Hanggini bingung tapi dia juga tidak mau hidup luntang-lantung. Ke mana sekarang dia akan dibawa, dia tidak tau. Dia juga tidak bisa bersikap kasar seperti sikapnya pada Arik. Karena jelas, Sukma usianya jauh lebih tua darinya.
"Maafkan Arik ya, Nggi." Sukma menggenggam tangan Hanggini saat pintu mobil tertutup, "dia tidak mau berdosa hingga dua kali. Makannya dia teguh untuk mempertahankan anak ini. Maaf kalau cara dia membuat kamu harus diusir dari rumah."
"Tapi tenang saja, Nggi. Setelah anak ini lahir, kamu bisa bebas. Bisa kuliah lagi. Saya juga akan memberikan kamu rumah dan fasilitasnya. Atau kamu mau request apapun, pasti saya kasih. Untuk sekarang, kamu dan saya akan tinggal di Gilimanuk. Tidak apa-apa, kan."
"Mas Arik cerita semuanya?" tanya Hanggini.
"Iya. Sejak di malam kalian melakukannya malah." Sukma mengusap kepala Hanggini. Senyumnya begitu tulus, matanya teduh, membuat gadis itu termangu, "Nggi, maaf kalau Arik kasar. Dia cuma bingung harus bersikap bagaimana. Kamu punya prinsip hidup yang kuat. Berbeda dengan Arabella yang mudah dirayu. Tapi saya sudah memarahi dia, kok. Dia salah, saya mengakuinya."
"Kak Ara bagaimana. Apa dia nggak curiga kalau mertuanya tidak ada di rumah?"
"Sudah biasa bukan, jika saya bepergian. Yang dinikahi Ara itu Arik, saya nggak penting-penting amat. Jadi kamu tenang saja."

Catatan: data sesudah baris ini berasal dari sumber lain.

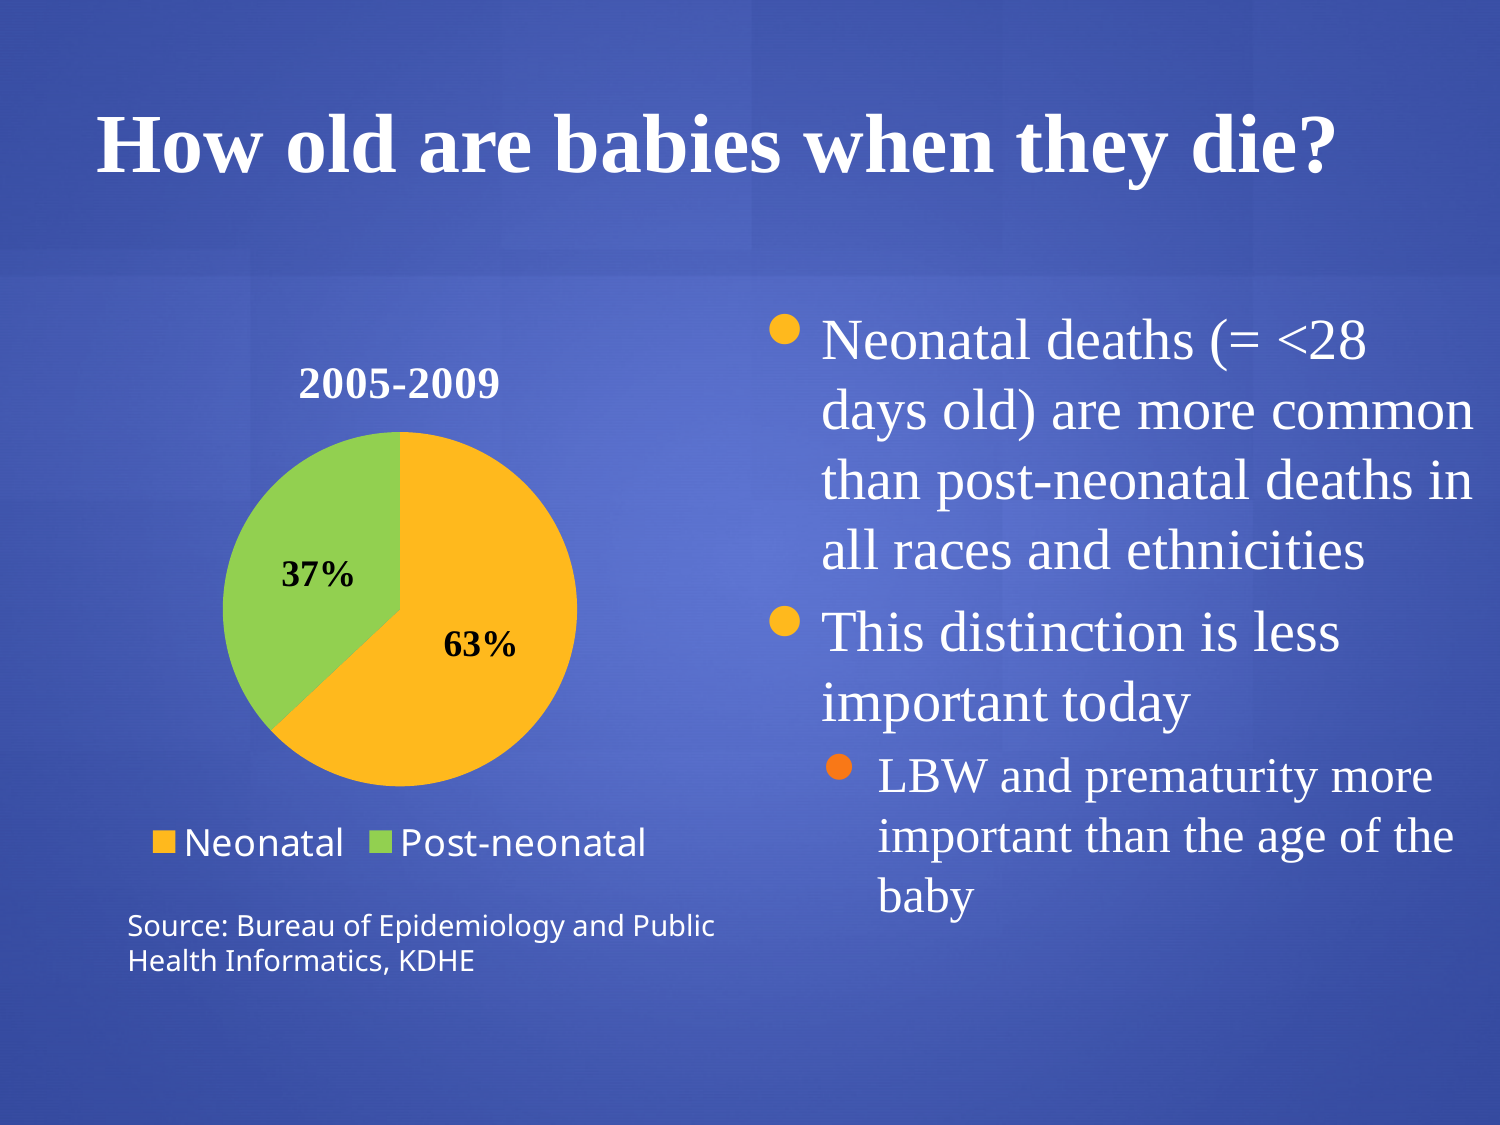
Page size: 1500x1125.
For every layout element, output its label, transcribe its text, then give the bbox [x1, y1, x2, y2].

list Neonatal deaths (= <28 days old) are more common than post-neonatal deaths in all races and ethnicities This distinction is less important today LBW and prematurity more important than the age of the baby [750, 293, 1500, 1013]
title How old are babies when they die? [0, 45, 1438, 233]
text_box Source: Bureau of Epidemiology and Public Health Informatics, KDHE [112, 899, 775, 985]
chart [0, 323, 802, 876]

Bisa dibilang, kalau Hanggini adalah selingkuhan Arik. Dan gadis itu bingung harus menanggapi bagaimana. Dia yang semula punya opsi untuk hidup ke depannya seketika hancur saat dia dihadapkan dengan kemiskinan. Uang lima ratus ribu yang tersisa tidak mungkin bisa untuk menghidupinya. Apalagi ditambah jabang bayi yang pasti membutuhkan vitamin dan makanan sehat yang harganya lumayan.

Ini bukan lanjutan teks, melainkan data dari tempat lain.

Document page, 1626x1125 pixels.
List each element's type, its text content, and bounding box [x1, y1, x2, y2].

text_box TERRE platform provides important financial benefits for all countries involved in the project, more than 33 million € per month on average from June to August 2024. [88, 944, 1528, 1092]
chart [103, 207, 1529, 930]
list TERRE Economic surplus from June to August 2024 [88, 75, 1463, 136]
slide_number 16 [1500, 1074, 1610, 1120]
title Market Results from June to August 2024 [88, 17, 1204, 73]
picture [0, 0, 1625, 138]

Tapi di sisi lain, bagaimana keadaan Arabella nantinya jika tahu. Biar bagaimanapun wanita itu adalah saudaranya. Meski tadi dia sempat dimaki, tapi Hanggini yakin bahwa itu reaksi alami dari terkejutnya Arabella mendapati bahwa anak di kandungannya adalah anak Arik. Meskipun juga Arabella menyangkal dan enggan percaya.
"Arik yang salah di sini. Kamu tidak, begitu pula dengan bayi ini. Seperti kamu yang punya hak atas tubuh kamu, bayi ini juga punya hak untuk dilahirkan. Mau ya, Nggi?" Sukma seperti memohon, matanya yang tulus entah kenapa membuat Hanggini spontan mengangguk. Lagi pula dia memang tidak memiliki opsi lain.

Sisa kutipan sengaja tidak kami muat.